Top Distributed Networking Interview Questions: CAP, Consensus, and System Design (2026)
Distributed networking is fundamental to modern systems—from microservices to blockchain to global CDNs. Understanding these concepts is crucial for senior engineering roles. This guide covers the most common interview questions with detailed answers and practical examples.
Fundamentals
1. What is a distributed system?
Answer: A distributed system is a collection of independent computers that appear to users as a single coherent system.

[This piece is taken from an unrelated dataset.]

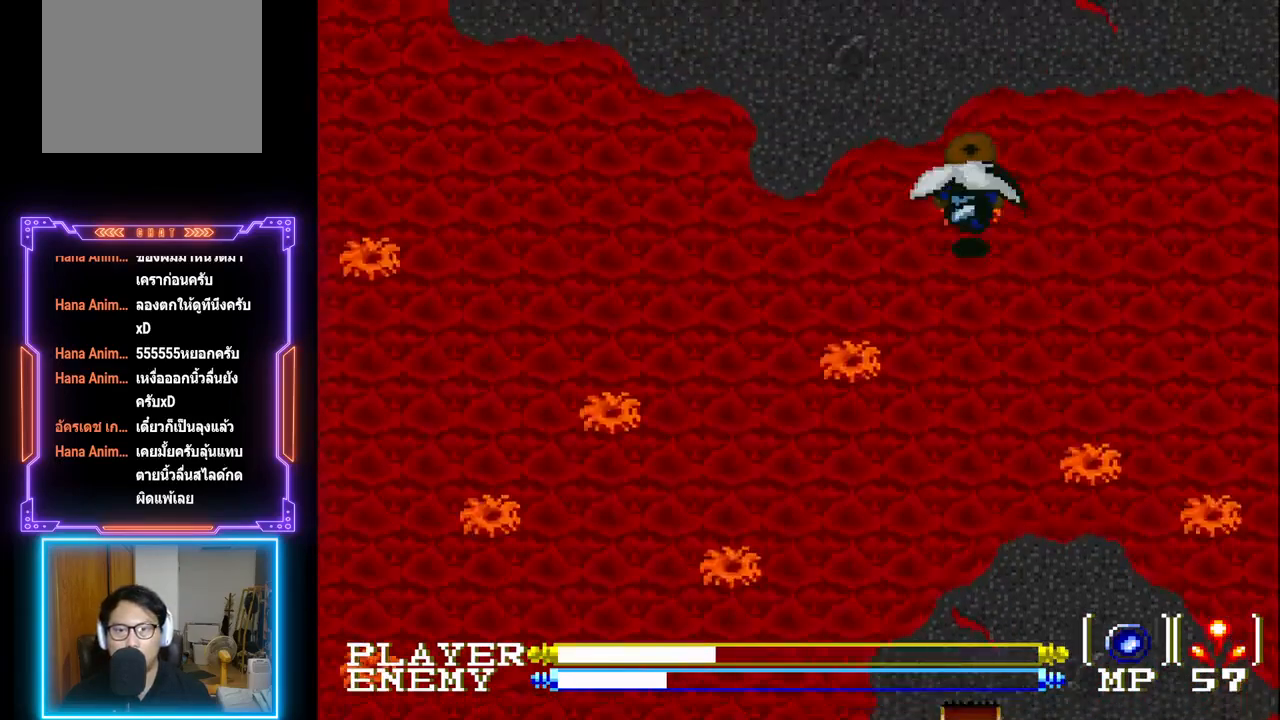
{"buttons": ["CIRCLE", "DPAD_UP"], "left_stick": "center", "events": [[67, "CIRCLE", "up"], [117, "CIRCLE", "down"], [167, "CIRCLE", "up"], [233, "CIRCLE", "down"], [267, "CIRCLE", "up"], [317, "CIRCLE", "down"], [383, "CIRCLE", "up"], [433, "CIRCLE", "down"]]}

Key characteristics:
- Concurrency: Components execute simultaneously
- No global clock: Nodes have independent clocks
- Independent failures: Components can fail without affecting others
- Message passing: Communication via network messages
Examples: Google Search, Netflix streaming, Bitcoin network.
2. Explain the CAP theorem
Answer: The CAP theorem states that a distributed system can only guarantee two of three properties:
- Consistency: All nodes see the same data at the same time
- Availability: Every request receives a response
- Partition tolerance: System continues operating despite network failures
In practice, partition tolerance is required (networks fail), so you choose between CP (consistency) or AP (availability):
CP Systems: MongoDB, HBase, Redis Cluster
- Sacrifice availability during partitions
- Strong consistency guarantees
AP Systems: Cassandra, DynamoDB, CouchDB
- Remain available during partitions
- Eventually consistent
3. What is eventual consistency?
Answer: Eventual consistency guarantees that if no new updates are made, all replicas will eventually converge to the same value. It's a weaker guarantee than strong consistency but enables higher availability.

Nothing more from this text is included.